Data below>
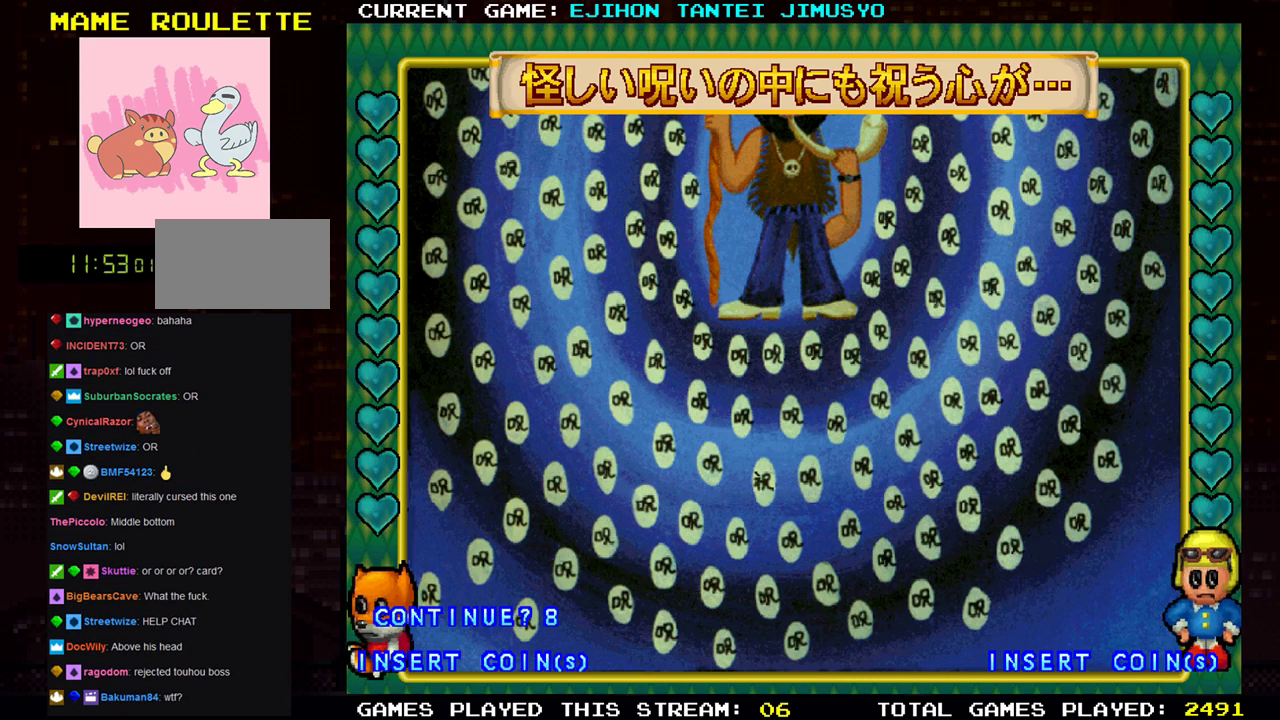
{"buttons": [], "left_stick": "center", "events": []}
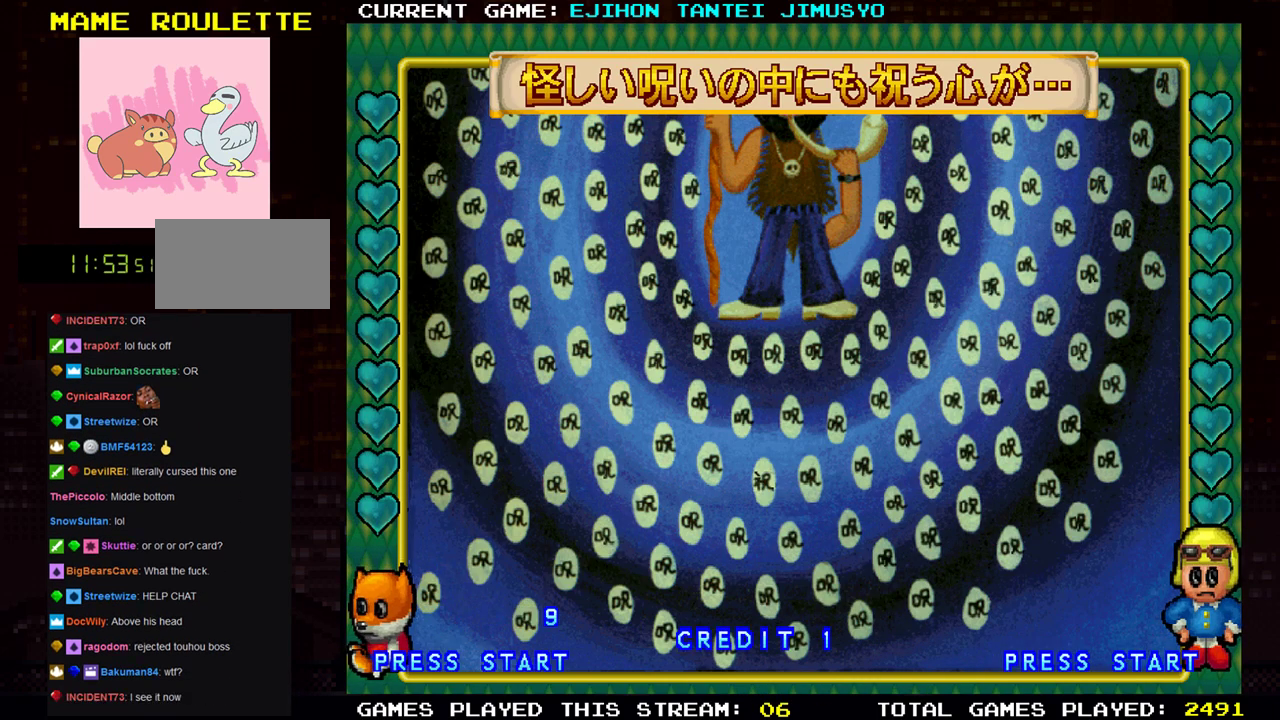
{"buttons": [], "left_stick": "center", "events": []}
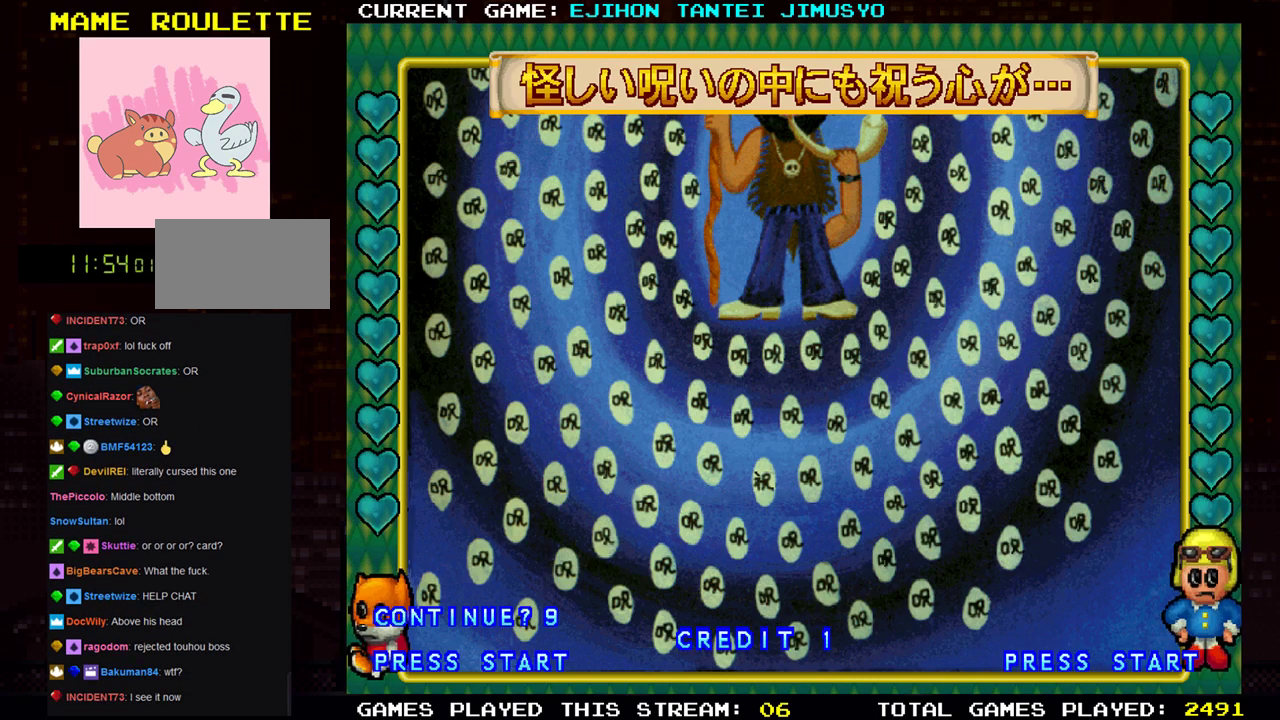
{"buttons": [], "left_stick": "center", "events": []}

Try it> Reproduce all the data as it stands. The pictures are not part of the copy.

Answer to this problem>
{"buttons": [], "left_stick": "center", "events": []}
{"buttons": [], "left_stick": "center", "events": []}
{"buttons": [], "left_stick": "center", "events": []}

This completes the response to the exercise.